There are additional use cases for this API outside of index templates, for example there have been other requests for namespace-specific transforms. We should design this API to accommodate future use cases easily.
Upgrade considerations
For packages that were installed before this scheme was introduced, Fleet should automatically add the appropriate namespace-specific index and component templates in order to facilitate a consistent experience for end-users. See #121099
For upgrades where any @custom
components already exist, they should be retained and not removed so that they are still present once the new package version is installed. This means existing templates should also not get overwritten.
Open questions
- When should namespace-specific templates be deleted when using the product?
- If we're going to support a generic API that doesn't require integration or agent policies to point to namespaces, then I don't think we can do any automated cleanup else we could delete configuration that is in use by a standalone agent.
- There are separate
@custom
component templates for each data stream in an integration package, while the API design proposed here would apply to the entire integration. This can present problems if a user manually edits a single component template so the data streams are not in sync, for example the source of truth is now ambiguous. How would we solve this?- Have a single, managed component template that is used for customizations that apply to the entire integration. Leave the
@custom
templates unmanaged and never edit them. (@joshdover votes for this one) - Store the customizations set on this API in a Kibana Saved Object and use this as the source of truth. Manual user edits to
@custom
templates would then be merged in after settings from this SO. This would allow manual additions and modifications to@custom
templates to be preserved, however deletes would be lost.
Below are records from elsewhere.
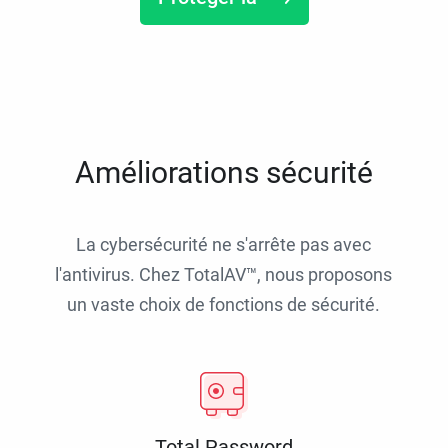
Améliorations sécurité
La cybersécurité ne s'arrête pas avec
l'antivirus. Chez TotalAV™, nous proposons
un vaste choix de fonctions de sécurité.
Total Password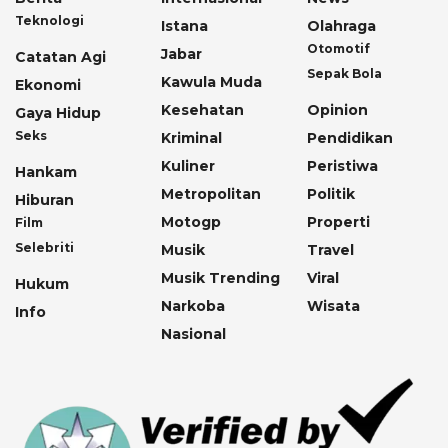
Teknologi
Istana
Olahraga
Otomotif
Jabar
Catatan Agi
Sepak Bola
Kawula Muda
Ekonomi
Kesehatan
Opinion
Gaya Hidup
Seks
Kriminal
Pendidikan
Kuliner
Peristiwa
Hankam
Metropolitan
Politik
Hiburan
Motogp
Properti
Film
Selebriti
Musik
Travel
Musik Trending
Viral
Hukum
Narkoba
Wisata
Info
Nasional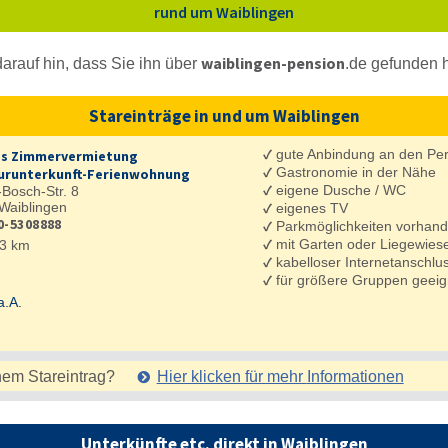
rund um Waiblingen
waiblingen-pension
arauf hin, dass Sie ihn über
.de
gefunden 
Stareinträge in und um Waiblingen
✓
gute Anbindung an den Pe
s Zimmervermietung
✓
Gastronomie in der Nähe
runterkunft-Ferienwohnung
✓
eigene Dusche / WC
Bosch-Str. 8
Waiblingen
✓
eigenes TV
0-5308888
✓
Parkmöglichkeiten vorhan
✓
mit Garten oder Liegewies
3 km
✓
kabelloser Internetanschl
✓
für größere Gruppen geeig
a.A.
nem Stareintrag?
Hier klicken für mehr
Informationen
Unterkünfte etc. direkt in Waiblingen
- Have a single, managed component template that is used for customizations that apply to the entire integration. Leave the
- How should namespace renames work? If a user renames the namespace field on an integration policy or agent policy, should we attempt to copy any customizations on the previous namespace when creating the new namespace? If not or if the new namespace already exists, should we warn the user that settings/mappings are going to change for this data?
- How do we handle when a new dataset is added for an existing package? Should we keep a copy of any custom settings/mappings in a Saved Object and automatically apply them to all datasets during package upgrades?
- Should the management APIs allow changes to mappings? If so when and how would the user expect these to take effect e.g would a rollover be automatic?